──────── Entries shown ────────

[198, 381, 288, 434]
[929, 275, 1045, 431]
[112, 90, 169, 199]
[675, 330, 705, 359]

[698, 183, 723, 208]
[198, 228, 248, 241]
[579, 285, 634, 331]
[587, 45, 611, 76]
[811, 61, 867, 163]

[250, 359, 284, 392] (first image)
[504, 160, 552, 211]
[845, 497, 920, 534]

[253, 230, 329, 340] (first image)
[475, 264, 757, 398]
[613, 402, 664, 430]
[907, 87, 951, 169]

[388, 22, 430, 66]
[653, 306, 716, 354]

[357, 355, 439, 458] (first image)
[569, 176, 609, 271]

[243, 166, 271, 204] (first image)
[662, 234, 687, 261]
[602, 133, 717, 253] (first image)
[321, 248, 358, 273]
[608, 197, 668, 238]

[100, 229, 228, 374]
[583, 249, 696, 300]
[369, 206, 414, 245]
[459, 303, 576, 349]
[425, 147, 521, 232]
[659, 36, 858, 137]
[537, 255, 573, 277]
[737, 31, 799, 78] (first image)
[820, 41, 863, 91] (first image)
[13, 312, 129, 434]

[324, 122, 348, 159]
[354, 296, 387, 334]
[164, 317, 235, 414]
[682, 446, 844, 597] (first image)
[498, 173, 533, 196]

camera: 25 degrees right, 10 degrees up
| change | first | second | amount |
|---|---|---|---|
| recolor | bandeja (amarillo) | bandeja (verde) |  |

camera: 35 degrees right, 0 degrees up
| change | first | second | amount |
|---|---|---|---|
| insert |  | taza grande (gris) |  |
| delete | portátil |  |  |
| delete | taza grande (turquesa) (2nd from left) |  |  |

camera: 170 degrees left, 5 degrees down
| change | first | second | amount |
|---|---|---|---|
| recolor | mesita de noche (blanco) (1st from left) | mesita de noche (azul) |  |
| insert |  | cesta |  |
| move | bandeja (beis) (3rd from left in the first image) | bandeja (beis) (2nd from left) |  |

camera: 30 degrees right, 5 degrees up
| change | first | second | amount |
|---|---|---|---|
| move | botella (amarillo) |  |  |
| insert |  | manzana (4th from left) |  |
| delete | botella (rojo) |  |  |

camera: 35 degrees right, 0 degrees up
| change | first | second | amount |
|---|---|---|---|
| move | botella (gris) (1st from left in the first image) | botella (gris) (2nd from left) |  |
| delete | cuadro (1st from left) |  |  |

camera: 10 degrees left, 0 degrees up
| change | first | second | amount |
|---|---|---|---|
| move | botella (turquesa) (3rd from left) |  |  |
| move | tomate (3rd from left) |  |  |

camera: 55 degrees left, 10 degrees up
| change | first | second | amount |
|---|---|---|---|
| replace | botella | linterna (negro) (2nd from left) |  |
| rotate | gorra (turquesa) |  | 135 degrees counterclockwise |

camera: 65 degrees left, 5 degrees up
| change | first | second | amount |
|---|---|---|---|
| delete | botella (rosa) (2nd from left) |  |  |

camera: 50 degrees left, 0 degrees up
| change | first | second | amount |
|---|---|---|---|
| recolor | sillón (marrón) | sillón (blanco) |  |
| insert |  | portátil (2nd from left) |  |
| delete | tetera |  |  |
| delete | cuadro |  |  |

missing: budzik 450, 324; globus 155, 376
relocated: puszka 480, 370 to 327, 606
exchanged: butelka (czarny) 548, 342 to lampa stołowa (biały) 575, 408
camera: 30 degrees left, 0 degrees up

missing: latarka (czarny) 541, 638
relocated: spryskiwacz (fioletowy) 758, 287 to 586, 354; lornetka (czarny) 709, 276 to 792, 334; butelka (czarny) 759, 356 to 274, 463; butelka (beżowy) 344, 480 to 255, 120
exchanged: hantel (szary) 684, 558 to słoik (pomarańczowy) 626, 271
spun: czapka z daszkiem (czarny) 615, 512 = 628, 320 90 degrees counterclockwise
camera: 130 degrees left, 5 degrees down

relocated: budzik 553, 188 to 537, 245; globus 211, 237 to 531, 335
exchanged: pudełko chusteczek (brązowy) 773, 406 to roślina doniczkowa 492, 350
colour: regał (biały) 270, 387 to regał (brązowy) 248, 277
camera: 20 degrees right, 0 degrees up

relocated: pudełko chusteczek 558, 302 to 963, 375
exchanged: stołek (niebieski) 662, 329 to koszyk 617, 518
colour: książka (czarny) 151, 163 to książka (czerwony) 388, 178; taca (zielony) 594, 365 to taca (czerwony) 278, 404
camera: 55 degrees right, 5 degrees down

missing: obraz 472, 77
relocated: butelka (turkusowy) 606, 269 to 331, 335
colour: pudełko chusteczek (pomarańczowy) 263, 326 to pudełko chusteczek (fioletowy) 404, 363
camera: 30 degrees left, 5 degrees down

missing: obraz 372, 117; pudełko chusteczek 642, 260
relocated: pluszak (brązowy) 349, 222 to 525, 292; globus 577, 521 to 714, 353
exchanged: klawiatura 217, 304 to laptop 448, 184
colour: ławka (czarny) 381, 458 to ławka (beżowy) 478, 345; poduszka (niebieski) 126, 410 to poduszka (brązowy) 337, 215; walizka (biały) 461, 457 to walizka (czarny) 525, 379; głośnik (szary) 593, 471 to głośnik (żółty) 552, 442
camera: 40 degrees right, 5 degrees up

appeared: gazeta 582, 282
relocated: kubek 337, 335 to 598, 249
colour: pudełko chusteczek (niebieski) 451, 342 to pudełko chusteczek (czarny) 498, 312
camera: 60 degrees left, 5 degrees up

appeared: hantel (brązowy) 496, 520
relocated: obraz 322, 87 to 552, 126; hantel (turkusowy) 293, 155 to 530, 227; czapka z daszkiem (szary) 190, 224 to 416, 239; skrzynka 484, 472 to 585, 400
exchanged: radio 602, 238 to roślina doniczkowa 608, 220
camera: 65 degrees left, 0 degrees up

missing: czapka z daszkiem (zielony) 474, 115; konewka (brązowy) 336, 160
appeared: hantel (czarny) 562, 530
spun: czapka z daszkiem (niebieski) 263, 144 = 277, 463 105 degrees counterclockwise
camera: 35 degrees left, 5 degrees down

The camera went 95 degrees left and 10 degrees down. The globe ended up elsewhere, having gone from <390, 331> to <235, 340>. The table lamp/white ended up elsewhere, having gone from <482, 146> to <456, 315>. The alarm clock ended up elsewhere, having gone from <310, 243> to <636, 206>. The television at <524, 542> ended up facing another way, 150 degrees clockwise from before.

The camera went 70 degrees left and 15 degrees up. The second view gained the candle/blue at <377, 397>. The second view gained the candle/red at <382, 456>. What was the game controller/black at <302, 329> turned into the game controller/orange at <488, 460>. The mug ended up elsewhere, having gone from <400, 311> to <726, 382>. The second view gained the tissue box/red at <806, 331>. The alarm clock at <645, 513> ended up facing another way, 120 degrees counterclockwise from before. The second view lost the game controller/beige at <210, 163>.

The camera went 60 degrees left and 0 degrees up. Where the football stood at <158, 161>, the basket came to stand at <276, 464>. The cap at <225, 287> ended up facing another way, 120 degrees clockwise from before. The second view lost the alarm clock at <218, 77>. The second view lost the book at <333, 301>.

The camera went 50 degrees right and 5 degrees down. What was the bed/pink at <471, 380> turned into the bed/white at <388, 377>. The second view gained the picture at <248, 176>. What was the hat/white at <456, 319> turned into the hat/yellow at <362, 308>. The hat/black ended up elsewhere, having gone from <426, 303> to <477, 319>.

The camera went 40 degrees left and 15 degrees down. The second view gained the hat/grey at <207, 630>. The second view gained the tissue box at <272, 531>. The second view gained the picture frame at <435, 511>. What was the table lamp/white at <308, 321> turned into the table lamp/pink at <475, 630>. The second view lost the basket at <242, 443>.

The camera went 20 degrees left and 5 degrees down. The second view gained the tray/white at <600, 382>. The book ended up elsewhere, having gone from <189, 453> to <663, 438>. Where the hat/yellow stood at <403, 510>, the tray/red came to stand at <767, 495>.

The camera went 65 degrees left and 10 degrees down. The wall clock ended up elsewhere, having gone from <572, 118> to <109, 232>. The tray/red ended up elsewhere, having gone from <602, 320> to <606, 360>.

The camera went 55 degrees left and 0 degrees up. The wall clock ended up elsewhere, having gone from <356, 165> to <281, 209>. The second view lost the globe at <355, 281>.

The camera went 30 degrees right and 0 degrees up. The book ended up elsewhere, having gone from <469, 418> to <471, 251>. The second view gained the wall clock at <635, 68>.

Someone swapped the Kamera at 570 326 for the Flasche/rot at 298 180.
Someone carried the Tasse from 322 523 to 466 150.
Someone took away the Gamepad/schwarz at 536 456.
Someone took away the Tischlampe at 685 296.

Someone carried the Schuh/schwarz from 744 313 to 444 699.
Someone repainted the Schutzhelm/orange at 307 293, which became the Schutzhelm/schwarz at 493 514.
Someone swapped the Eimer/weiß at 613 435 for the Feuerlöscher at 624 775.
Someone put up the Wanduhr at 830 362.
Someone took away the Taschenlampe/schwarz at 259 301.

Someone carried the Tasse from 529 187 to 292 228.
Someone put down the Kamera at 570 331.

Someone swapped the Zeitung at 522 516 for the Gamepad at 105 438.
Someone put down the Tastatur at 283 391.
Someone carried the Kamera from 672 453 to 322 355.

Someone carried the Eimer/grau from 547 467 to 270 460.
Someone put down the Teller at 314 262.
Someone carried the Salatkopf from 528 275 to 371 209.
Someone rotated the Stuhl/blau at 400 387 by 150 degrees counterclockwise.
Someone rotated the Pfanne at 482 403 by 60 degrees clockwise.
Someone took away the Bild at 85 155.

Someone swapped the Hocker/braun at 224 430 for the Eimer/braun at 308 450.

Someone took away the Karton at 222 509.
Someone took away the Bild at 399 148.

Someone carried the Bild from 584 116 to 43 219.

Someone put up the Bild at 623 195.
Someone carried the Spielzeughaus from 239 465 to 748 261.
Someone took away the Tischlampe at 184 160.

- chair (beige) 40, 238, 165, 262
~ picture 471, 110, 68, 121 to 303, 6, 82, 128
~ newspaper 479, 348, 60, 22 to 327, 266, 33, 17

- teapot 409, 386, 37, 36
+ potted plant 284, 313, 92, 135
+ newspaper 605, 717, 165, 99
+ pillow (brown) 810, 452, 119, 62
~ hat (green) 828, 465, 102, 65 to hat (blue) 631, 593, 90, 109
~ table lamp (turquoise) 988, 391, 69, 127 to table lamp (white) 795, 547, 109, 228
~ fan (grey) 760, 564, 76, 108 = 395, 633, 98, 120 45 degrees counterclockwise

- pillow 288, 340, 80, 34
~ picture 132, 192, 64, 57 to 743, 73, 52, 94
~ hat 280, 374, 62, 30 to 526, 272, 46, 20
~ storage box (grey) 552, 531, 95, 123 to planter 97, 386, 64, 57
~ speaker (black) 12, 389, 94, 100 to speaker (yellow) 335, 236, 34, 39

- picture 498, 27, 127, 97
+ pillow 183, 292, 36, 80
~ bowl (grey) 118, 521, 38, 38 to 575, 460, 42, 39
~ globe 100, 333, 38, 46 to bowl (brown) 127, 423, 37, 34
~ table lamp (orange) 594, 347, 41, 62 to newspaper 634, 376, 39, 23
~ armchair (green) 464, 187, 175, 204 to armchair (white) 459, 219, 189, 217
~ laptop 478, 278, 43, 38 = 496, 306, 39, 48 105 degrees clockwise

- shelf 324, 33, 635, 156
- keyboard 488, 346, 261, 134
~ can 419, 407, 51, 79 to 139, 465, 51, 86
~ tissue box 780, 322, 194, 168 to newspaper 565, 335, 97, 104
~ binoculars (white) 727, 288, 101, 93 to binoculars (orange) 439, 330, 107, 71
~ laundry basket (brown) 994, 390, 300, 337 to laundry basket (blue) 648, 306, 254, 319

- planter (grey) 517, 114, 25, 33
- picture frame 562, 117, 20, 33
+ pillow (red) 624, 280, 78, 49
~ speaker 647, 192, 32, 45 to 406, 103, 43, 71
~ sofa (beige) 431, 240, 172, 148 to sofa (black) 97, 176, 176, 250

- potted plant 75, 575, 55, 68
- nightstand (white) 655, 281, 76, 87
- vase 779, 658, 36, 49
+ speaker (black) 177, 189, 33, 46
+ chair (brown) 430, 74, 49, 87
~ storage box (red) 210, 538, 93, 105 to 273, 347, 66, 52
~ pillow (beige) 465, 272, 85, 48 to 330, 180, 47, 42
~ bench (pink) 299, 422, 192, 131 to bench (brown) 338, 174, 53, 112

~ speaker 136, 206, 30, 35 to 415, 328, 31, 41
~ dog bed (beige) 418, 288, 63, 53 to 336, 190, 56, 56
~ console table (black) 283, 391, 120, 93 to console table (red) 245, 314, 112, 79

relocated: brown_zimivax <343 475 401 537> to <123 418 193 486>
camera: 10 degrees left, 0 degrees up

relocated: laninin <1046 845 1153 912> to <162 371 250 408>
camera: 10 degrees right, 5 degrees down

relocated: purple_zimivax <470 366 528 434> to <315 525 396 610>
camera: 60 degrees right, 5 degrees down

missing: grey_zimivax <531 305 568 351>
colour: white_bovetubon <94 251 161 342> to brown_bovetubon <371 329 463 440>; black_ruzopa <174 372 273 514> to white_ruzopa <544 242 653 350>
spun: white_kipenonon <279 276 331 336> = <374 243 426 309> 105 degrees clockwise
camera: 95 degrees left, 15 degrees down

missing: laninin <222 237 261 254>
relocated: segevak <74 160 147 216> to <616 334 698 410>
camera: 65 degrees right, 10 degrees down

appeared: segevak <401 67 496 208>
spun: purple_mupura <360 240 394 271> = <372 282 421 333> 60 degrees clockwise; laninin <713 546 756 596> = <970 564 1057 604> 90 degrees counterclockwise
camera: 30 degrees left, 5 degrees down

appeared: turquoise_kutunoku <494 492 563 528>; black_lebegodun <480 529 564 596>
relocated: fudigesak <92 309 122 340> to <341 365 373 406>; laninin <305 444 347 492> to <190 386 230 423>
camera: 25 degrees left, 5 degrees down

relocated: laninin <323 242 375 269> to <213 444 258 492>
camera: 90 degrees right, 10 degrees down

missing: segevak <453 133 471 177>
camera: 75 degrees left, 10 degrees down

────────

• Exercise
Of the lines above, extract only those from the line with "[675, 330, 705, 359]" to the line with "camera: 25 degrees right, 10 degrees up", both included, exactly as written.

• Output below
[675, 330, 705, 359]

[698, 183, 723, 208]
[198, 228, 248, 241]
[579, 285, 634, 331]
[587, 45, 611, 76]
[811, 61, 867, 163]

[250, 359, 284, 392] (first image)
[504, 160, 552, 211]
[845, 497, 920, 534]

[253, 230, 329, 340] (first image)
[475, 264, 757, 398]
[613, 402, 664, 430]
[907, 87, 951, 169]

[388, 22, 430, 66]
[653, 306, 716, 354]

[357, 355, 439, 458] (first image)
[569, 176, 609, 271]

[243, 166, 271, 204] (first image)
[662, 234, 687, 261]
[602, 133, 717, 253] (first image)
[321, 248, 358, 273]
[608, 197, 668, 238]

[100, 229, 228, 374]
[583, 249, 696, 300]
[369, 206, 414, 245]
[459, 303, 576, 349]
[425, 147, 521, 232]
[659, 36, 858, 137]
[537, 255, 573, 277]
[737, 31, 799, 78] (first image)
[820, 41, 863, 91] (first image)
[13, 312, 129, 434]

[324, 122, 348, 159]
[354, 296, 387, 334]
[164, 317, 235, 414]
[682, 446, 844, 597] (first image)
[498, 173, 533, 196]

camera: 25 degrees right, 10 degrees up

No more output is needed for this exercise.